Lors d’une séance, il faut être prêt constament. Un musicien peut nous surprendre à tout moment, et il arrive qu’on passe à côte de très belle chose. Pour ma part, mon Protools est constamment en mode « Quick Punch » et enregistre systématiquement dès que j’appuie sur Play. Ce mode vous donne la possibilité de droper (lancer l’enregistrement) manuellement sur toutes les pistes audio qui sont activées pour l’enregistrement pendant la lecture en cliquant sur le bouton Record dans la barre de transport. L’enregistrement en Quick-Punch est non destructif. Lorsque vous utilisez Quick-Punch, Pro Tools commence à enregistrer un nouveau fichier lorsque la lecture commence, générant automatiquement des clips dans ce fichier à chaque point de Punch In / Out. Ces clips apparaissent dans la playlist de la piste et le fichier audio complet apparaît dans la liste des clips avec les clips créés. Jusqu’à 200 de ces « drops » peuvent être effectués en un seul passage.

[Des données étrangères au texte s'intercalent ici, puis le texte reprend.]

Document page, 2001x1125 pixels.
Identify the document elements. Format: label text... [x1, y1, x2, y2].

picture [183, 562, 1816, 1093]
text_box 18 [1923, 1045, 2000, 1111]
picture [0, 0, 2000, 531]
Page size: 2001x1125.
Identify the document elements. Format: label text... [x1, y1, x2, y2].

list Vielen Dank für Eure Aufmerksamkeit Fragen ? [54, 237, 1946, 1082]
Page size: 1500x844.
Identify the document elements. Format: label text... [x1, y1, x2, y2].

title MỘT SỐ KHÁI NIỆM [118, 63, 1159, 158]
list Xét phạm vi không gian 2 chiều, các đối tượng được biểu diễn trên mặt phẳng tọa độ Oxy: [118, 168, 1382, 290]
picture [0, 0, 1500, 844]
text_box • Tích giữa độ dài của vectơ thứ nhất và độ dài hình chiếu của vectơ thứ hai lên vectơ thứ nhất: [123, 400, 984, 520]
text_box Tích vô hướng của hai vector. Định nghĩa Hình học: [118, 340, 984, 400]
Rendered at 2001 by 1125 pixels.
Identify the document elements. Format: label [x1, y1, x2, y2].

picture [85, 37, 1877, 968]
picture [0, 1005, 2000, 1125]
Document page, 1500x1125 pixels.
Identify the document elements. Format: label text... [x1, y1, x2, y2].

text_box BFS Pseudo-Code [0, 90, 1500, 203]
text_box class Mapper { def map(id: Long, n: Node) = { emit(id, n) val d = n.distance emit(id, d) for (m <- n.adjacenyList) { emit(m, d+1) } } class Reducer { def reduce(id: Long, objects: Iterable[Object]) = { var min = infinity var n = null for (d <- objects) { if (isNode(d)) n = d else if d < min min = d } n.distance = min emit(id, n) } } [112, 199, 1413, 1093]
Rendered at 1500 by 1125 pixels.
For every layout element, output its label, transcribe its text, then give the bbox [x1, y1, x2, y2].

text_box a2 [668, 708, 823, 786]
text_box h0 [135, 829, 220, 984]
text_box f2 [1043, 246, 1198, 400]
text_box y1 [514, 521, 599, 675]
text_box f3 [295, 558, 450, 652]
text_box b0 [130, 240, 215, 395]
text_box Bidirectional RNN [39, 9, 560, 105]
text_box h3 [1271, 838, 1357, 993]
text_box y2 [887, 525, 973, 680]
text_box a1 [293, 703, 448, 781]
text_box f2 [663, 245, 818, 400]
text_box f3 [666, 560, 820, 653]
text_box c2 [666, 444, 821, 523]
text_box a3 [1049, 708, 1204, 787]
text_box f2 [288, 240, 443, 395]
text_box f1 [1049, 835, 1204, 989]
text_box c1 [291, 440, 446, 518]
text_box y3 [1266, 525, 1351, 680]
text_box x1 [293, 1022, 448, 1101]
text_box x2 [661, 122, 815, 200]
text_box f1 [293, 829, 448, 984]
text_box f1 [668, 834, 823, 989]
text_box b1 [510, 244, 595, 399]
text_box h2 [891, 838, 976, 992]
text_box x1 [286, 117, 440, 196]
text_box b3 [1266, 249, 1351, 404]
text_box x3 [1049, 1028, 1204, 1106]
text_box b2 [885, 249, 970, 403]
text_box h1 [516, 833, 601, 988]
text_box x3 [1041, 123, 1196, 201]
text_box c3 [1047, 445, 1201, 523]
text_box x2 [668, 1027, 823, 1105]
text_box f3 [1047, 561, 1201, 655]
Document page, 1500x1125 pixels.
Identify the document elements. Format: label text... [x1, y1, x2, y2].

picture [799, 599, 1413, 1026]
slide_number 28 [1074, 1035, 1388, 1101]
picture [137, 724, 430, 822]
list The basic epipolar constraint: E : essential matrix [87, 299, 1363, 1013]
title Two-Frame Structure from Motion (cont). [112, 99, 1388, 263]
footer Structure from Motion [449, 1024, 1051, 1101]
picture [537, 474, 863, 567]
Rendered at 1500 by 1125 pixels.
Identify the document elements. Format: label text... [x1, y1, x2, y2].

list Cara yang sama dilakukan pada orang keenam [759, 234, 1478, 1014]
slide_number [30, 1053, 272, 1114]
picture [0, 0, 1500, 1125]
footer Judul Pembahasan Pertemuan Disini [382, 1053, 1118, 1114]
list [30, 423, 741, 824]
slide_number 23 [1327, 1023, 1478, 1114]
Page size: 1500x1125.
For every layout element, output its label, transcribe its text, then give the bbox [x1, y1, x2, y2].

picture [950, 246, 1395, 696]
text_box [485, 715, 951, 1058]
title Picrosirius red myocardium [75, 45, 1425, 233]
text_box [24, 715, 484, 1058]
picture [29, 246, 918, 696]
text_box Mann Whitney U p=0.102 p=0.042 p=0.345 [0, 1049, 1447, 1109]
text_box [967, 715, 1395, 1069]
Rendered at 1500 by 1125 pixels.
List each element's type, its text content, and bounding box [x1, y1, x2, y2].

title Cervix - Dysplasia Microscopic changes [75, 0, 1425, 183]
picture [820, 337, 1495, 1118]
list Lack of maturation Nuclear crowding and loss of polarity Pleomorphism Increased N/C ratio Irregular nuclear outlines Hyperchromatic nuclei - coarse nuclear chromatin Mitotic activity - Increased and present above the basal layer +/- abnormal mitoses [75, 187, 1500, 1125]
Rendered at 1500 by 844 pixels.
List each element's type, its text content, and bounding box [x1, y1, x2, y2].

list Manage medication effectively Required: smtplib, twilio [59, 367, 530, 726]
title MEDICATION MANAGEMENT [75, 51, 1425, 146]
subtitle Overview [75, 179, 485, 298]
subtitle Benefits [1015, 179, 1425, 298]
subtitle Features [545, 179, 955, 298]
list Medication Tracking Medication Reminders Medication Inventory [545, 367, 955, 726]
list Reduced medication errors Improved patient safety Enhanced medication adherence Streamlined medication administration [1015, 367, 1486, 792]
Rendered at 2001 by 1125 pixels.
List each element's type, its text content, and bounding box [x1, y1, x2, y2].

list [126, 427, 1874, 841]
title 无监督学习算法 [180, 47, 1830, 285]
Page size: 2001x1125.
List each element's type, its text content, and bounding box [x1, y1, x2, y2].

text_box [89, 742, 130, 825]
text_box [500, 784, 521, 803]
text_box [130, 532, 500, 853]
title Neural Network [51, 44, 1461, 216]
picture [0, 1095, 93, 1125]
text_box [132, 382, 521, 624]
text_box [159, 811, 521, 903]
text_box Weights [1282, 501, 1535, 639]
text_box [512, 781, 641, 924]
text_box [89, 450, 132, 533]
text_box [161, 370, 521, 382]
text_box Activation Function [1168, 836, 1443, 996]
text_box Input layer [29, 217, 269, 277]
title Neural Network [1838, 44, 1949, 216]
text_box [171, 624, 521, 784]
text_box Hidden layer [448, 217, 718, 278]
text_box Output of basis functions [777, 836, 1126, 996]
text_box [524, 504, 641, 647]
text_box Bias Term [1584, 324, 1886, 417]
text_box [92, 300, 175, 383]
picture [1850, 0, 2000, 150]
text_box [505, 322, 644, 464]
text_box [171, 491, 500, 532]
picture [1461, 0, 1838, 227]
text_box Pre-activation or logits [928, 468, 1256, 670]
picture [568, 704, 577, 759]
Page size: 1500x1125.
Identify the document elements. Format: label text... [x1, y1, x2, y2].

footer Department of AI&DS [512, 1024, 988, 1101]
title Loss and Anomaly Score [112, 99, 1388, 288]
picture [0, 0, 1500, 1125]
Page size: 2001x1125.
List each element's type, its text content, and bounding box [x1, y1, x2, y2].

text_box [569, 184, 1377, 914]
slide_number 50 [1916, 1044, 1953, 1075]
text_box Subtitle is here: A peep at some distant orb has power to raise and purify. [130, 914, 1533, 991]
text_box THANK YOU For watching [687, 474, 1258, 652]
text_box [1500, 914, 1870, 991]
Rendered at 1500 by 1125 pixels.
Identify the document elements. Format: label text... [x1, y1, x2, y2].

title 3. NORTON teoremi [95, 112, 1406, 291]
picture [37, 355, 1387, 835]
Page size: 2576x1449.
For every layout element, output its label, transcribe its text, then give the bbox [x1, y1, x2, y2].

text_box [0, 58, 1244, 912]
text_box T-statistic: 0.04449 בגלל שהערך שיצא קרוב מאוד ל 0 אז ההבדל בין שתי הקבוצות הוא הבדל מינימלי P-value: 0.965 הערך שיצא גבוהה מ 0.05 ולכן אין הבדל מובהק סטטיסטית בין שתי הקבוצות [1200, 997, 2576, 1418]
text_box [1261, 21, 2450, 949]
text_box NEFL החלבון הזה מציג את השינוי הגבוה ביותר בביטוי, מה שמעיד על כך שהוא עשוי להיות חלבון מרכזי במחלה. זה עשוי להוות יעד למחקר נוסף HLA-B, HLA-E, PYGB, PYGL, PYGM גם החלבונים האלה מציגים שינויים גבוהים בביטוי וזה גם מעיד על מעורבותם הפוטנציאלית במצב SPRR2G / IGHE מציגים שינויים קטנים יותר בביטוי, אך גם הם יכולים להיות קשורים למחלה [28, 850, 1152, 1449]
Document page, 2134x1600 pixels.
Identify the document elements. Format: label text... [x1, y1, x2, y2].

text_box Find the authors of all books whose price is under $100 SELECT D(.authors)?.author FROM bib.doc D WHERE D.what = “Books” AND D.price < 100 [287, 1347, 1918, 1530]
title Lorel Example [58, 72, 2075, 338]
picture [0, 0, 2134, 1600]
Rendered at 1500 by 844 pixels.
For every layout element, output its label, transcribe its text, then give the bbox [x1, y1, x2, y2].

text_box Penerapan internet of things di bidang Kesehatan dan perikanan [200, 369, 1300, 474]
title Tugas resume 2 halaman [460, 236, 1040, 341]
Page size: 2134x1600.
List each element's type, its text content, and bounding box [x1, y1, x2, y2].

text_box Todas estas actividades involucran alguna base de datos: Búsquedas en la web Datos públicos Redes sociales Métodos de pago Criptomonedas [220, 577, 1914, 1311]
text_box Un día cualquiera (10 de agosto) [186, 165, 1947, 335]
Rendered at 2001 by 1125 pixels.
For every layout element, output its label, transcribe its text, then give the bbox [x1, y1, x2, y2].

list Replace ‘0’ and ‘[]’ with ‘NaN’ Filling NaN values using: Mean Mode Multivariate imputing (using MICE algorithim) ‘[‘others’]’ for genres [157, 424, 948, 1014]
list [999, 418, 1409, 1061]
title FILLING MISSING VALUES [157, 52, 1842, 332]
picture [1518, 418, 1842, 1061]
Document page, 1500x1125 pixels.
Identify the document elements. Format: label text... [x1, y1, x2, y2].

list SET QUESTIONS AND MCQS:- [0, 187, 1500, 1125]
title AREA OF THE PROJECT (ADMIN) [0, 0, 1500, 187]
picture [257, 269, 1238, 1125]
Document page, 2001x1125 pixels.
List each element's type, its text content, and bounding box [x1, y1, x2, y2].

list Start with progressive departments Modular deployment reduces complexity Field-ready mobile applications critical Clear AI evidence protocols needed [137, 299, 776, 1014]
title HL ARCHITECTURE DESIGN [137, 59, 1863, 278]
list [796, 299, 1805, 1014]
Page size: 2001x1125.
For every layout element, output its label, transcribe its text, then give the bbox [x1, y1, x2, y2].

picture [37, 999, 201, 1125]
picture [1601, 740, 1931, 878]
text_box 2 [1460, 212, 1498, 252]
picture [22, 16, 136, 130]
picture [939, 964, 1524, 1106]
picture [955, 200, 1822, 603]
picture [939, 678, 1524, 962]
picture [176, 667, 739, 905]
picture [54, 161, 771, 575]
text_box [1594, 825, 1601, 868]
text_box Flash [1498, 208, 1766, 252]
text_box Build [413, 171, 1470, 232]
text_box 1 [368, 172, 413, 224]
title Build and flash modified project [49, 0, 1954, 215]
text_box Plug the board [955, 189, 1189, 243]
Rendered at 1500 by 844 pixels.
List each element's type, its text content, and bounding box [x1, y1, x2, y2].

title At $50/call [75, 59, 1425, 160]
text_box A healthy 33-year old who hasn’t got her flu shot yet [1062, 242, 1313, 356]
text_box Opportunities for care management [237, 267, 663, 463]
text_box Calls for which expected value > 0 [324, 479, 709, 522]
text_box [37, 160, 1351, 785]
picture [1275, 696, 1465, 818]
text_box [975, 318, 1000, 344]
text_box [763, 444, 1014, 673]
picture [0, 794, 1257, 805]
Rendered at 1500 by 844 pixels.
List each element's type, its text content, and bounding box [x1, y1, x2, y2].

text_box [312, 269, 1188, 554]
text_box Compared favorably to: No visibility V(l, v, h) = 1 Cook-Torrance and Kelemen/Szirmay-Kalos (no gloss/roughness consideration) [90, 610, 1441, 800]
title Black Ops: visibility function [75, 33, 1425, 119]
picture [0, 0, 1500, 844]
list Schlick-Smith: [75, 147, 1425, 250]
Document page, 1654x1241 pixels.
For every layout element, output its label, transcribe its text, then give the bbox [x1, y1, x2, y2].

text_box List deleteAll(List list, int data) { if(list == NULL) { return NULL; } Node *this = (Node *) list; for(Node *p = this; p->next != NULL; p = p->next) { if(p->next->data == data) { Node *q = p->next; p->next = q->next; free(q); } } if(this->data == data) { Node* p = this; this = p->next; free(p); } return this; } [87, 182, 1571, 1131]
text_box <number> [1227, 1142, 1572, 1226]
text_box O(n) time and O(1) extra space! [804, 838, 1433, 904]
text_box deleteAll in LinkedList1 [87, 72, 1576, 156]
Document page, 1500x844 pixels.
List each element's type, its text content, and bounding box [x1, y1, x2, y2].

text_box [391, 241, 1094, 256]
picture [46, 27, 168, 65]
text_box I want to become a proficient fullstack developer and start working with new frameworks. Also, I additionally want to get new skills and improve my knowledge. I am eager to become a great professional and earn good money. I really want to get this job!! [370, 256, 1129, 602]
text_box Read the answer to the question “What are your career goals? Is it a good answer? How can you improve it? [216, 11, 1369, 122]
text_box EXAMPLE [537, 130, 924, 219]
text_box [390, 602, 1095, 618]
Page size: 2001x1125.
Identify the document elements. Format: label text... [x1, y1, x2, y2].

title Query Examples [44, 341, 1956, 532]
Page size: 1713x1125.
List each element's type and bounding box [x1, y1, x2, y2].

Faites des pauses et écoutez

C’est toujours une bonne idée d’inviter les musiciens dans la régie de temps en temps. Ne les laissez pas enregistrer 30 prises sans prendre un minimum de recul. C’est le meilleur moyen pour eux de ne plus savoir où ils en sont dans leurs performances. De plus, à travers le casque, ils ont une perspective déformée de leurs performances. En général, je laisse trois ou quatre prises avant que je leur demande de me rejoindre.
La pause leur permet également de se débarrasser de leur tête ou de réfléchir à ce qui fonctionne ou non avec le mix ou la performance de leurs casques. Assurez vous qu’ils sont à l’aise lorsqu’ils enregistrent.
Certaines chansons ont plus de mal que d’autres à se mettre en forme. Plus c’est compliqué, plus vous aurez besoin de faire des pauses. Cela maintient le moral élevé et empêche les musiciens de monter en tension. Ils peuvent ne pas être d’accord, mais essayez de leur faire comprendre que c’est pour leur bien.

Restez à l’écart

En tant qu’ingénieur du son, vous faites parti intégrante du groupe ou lié d’une certaine manière avec les musiciens. Main n’oubliez pas que la musique c’est la leur et il faut parfois savoir rester à sa place et les laisser trouver les solutions eux mêmes. Il faut apprendre à comprendre et anticiper leurs souhaits et faire en sorte qu’ils n’aient rien à vous demander ! Surtout lors d’enregistrement « live » ou d’un groupe de musiciens. Il y a beaucoup de choses à penser pour eux et le plus important c’est qu’ils ne pensent qu’à leur musique.

Notre travail consiste à capturer de grandes performances de grands interprètes, ce qui est souvent réalisé en restant à l’écart, en les laissant être eux-mêmes et tout simplement faire notre travail de s’assurer que nous faisons les choses correctement.